Las relaciones o interacciones mencionadas se llevan a cabo mediante flujos o intercambios energéticos. Las formas de interacción energética entre los organismos y su entorno son mediante intercambios térmicos, mecánicos, químicos, eléctricos, electromagnéticos, vibracionales y metabólicos.
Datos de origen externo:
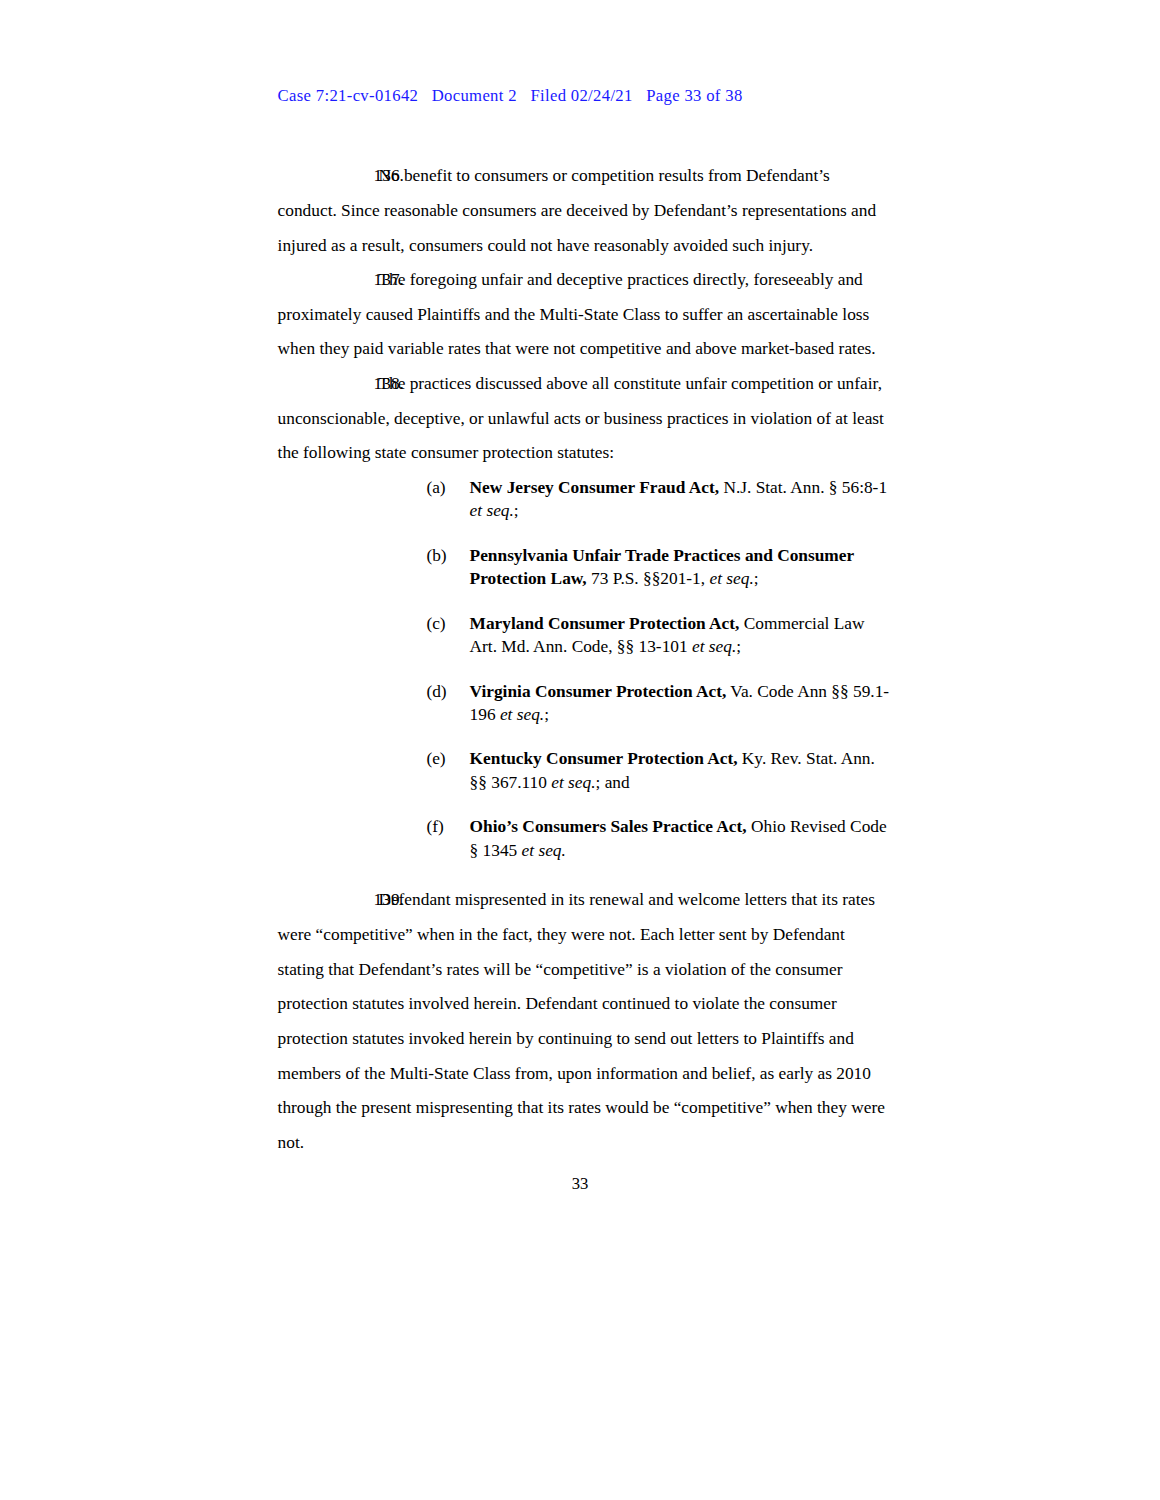Case 7:21-cv-01642 Document 2 Filed 02/24/21 Page 33 of 38
136. No benefit to consumers or competition results from Defendant’s conduct. Since reasonable consumers are deceived by Defendant’s representations and injured as a result, consumers could not have reasonably avoided such injury.
137. The foregoing unfair and deceptive practices directly, foreseeably and proximately caused Plaintiffs and the Multi-State Class to suffer an ascertainable loss when they paid variable rates that were not competitive and above market-based rates.
138. The practices discussed above all constitute unfair competition or unfair, unconscionable, deceptive, or unlawful acts or business practices in violation of at least the following state consumer protection statutes:
(a) New Jersey Consumer Fraud Act, N.J. Stat. Ann. § 56:8-1 et seq.;
(b) Pennsylvania Unfair Trade Practices and Consumer Protection Law, 73 P.S. §§201-1, et seq.;
(c) Maryland Consumer Protection Act, Commercial Law Art. Md. Ann. Code, §§ 13-101 et seq.;
(d) Virginia Consumer Protection Act, Va. Code Ann §§ 59.1-196 et seq.;
(e) Kentucky Consumer Protection Act, Ky. Rev. Stat. Ann. §§ 367.110 et seq.; and
(f) Ohio’s Consumers Sales Practice Act, Ohio Revised Code § 1345 et seq.
139. Defendant mispresented in its renewal and welcome letters that its rates were “competitive” when in the fact, they were not. Each letter sent by Defendant stating that Defendant’s rates will be “competitive” is a violation of the consumer protection statutes involved herein. Defendant continued to violate the consumer protection statutes invoked herein by continuing to send out letters to Plaintiffs and members of the Multi-State Class from, upon information and belief, as early as 2010 through the present mispresenting that its rates would be “competitive” when they were not.
33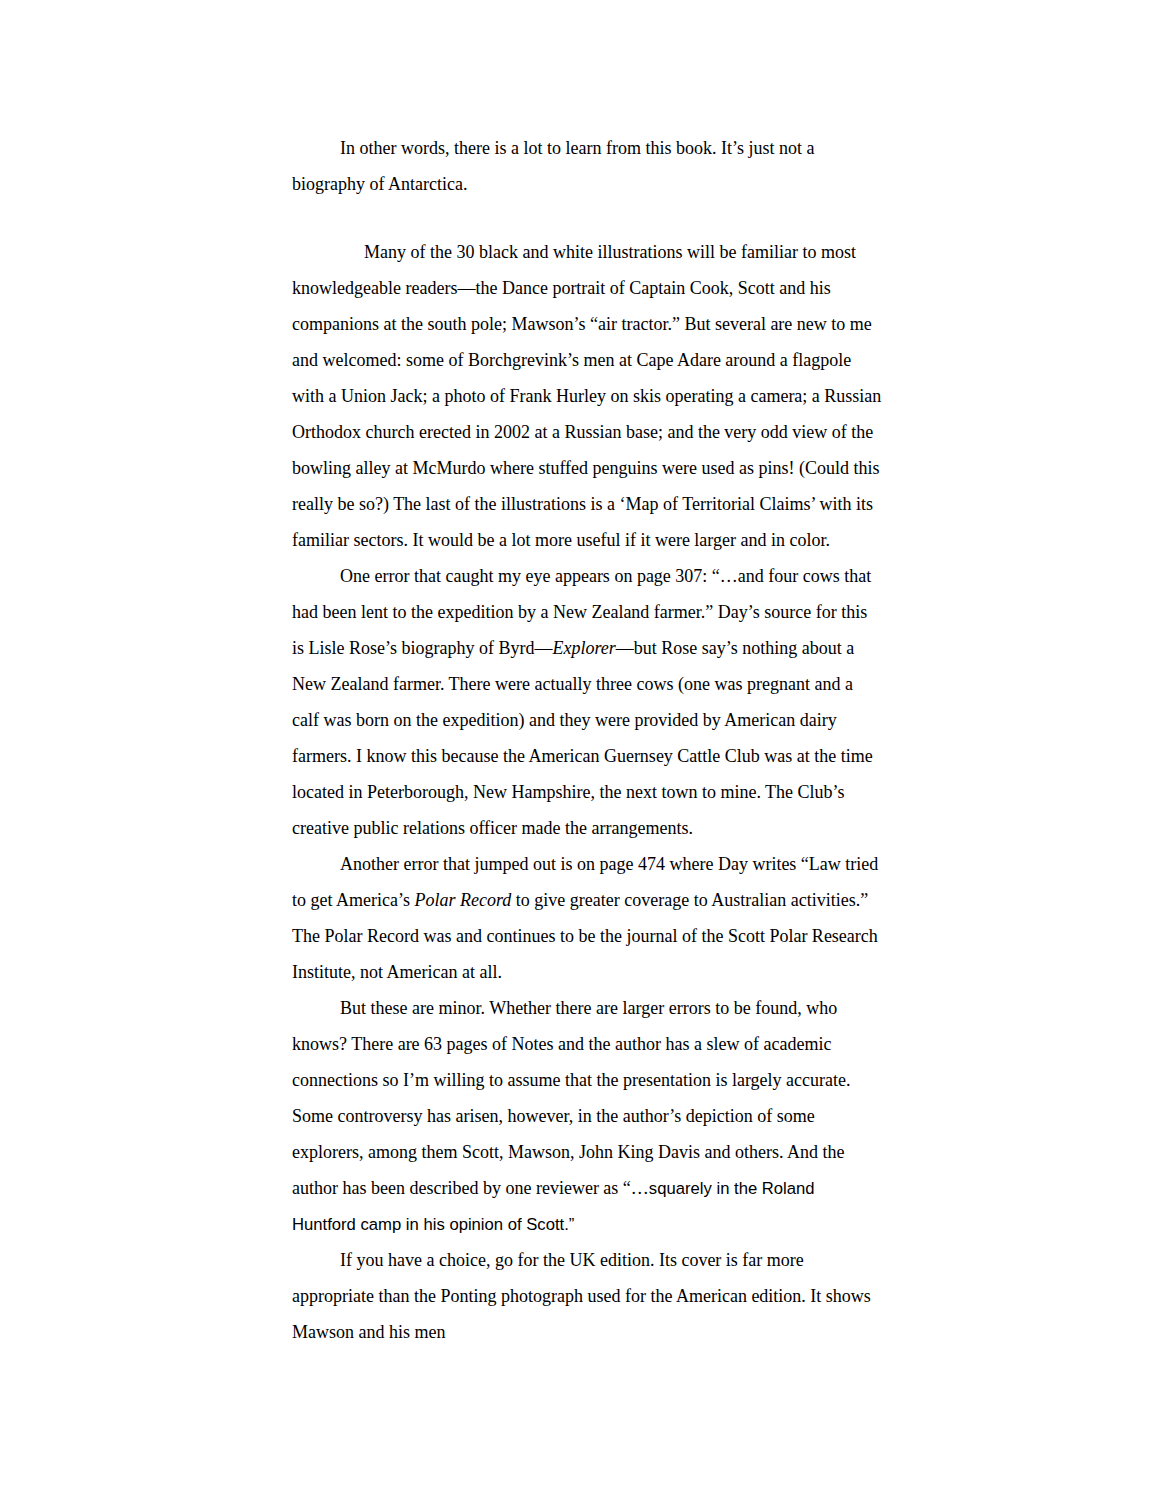In other words, there is a lot to learn from this book. It’s just not a biography of Antarctica.
Many of the 30 black and white illustrations will be familiar to most knowledgeable readers—the Dance portrait of Captain Cook, Scott and his companions at the south pole; Mawson’s “air tractor.” But several are new to me and welcomed: some of Borchgrevink’s men at Cape Adare around a flagpole with a Union Jack; a photo of Frank Hurley on skis operating a camera; a Russian Orthodox church erected in 2002 at a Russian base; and the very odd view of the bowling alley at McMurdo where stuffed penguins were used as pins! (Could this really be so?) The last of the illustrations is a ‘Map of Territorial Claims’ with its familiar sectors. It would be a lot more useful if it were larger and in color.
One error that caught my eye appears on page 307: “…and four cows that had been lent to the expedition by a New Zealand farmer.” Day’s source for this is Lisle Rose’s biography of Byrd—Explorer—but Rose say’s nothing about a New Zealand farmer. There were actually three cows (one was pregnant and a calf was born on the expedition) and they were provided by American dairy farmers. I know this because the American Guernsey Cattle Club was at the time located in Peterborough, New Hampshire, the next town to mine. The Club’s creative public relations officer made the arrangements.
Another error that jumped out is on page 474 where Day writes “Law tried to get America’s Polar Record to give greater coverage to Australian activities.” The Polar Record was and continues to be the journal of the Scott Polar Research Institute, not American at all.
But these are minor. Whether there are larger errors to be found, who knows? There are 63 pages of Notes and the author has a slew of academic connections so I’m willing to assume that the presentation is largely accurate. Some controversy has arisen, however, in the author’s depiction of some explorers, among them Scott, Mawson, John King Davis and others. And the author has been described by one reviewer as “…squarely in the Roland Huntford camp in his opinion of Scott.”
If you have a choice, go for the UK edition. Its cover is far more appropriate than the Ponting photograph used for the American edition. It shows Mawson and his men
El cuerpo de los animales superiores–incluido el ser humano- funciona con energía metabólica, la cual se transforma en energía mecánica y genera movimiento, así como en energía térmica, y también con energía eléctrica.

Cuando los parámetros energéticos se modifican, el equilibrio dinámico se altera generando patrones fuera del promedio, que se manifiestan como una dolencia, afección o enfermedad. Por ejemplo, si la energía metabólica se reduce o aumenta debido a la excesiva presencia o ausencia de carbohidratos y oxigeno –materiales indispensables para la formación de la biomolécula adenosin trifosfato (ATP)-, el organismo manifiesta a corto o largo plazo afecciones diversas que van desde agotamiento, hiperglucemia y otras.

La energía eléctrica endógena registrada en milivolts (10-3 voltio) se utiliza para la transmisión de la información que se recibe del exterior. Los órganos de los sentidos captan las señales y la envían el cerebro y de éste hacia los órganos, glándulas y músculos correspondientes para generar una respuesta. Si la energía eléctrica aumenta o disminuye por efecto de estresores externos, se presentan respuestas o síntomas que evidencian una dolencia o afección. La energía eléctrica que utiliza el organismo se denomina potencial de acción o impulso eléctrico, ésta viaja a lo largo de la membrana celular. Su función es transportar información entre unos tejidos y otros lo que hace que sea una característica esencial para la vida.

La función del cerebro es interpretar y procesar la información que recibe del exterior y del interior mediante estímulos eléctricos para enviar la respuesta que permita recuperar la homeóstasis o equilibrio dinámico. Por ejemplo, ante un estimulo luminoso, los ojos llevan la información al cerebro mediante impulsos eléctricos y, como respuesta, el cerebro ordena cerrar los ojos. También factores externos como aromas, colores, tonalidades, texturas, entre otros, pueden generar recuerdos en forma de impulsos eléctricos que provocan alegría, tristeza, odio u otras respuestas emocionales.

Los impulsos eléctricos son la vía fundamental de trasmisión de códigos neurales. Su alteración puede modificar el desarrollo o el control y coordinación centralizados de órganos y tejidos. Dichos impulsos pueden ser medidos y cuantificados por técnicas de electrofisiología (disciplina que estudia las propiedades eléctricas de células y tejidos biológicos), neurochips y, particularmente con la biorresonancia, pueden ser armonizados. Cuando disminuye la velocidad de desplazamiento de un potencial de acción o impulso eléctrico se manifiestan diferentes dolencias, corrigiendo dicho desplazamiento es posible eliminar la afección.

Por ejemplo: mediante un electroencefalograma se pueden identificar patrones eléctricos medidos en hercios (pulsos eléctricos emitidos por segundo): cuando la frecuencia está entre 4 y 7 Hz (Hertz) se conoce como estado teta o de sueño ligero, entre 0.5 y 3.5 Hz se le conoce como estado delta o de sueño profundo.Entre 8 y 13 Hz se conoce como ritmo alfa y corresponde a un estado de relajación, más de 13 Hz se conoce como estado beta o de alerta.

Utilizando procedimientos y tecnologías apropiadas, como la biorresonancia cuántica, se logra normalizar el voltaje del organismo, es decir armonizarlo o equilibrarlo para sanar las dolencias, por lo que estos procedimientos pueden considerarse parte de la medicina energética o también llamada cuántica, por el hecho de que la energía esta almacenada en paquetes o “cuantos” (palabra que deriva de “cantidad de energía”), denominados así por el físico Max Planck. Por ejemplo, los cuantos de luz, fueron denominados fotones por Albert Einstein.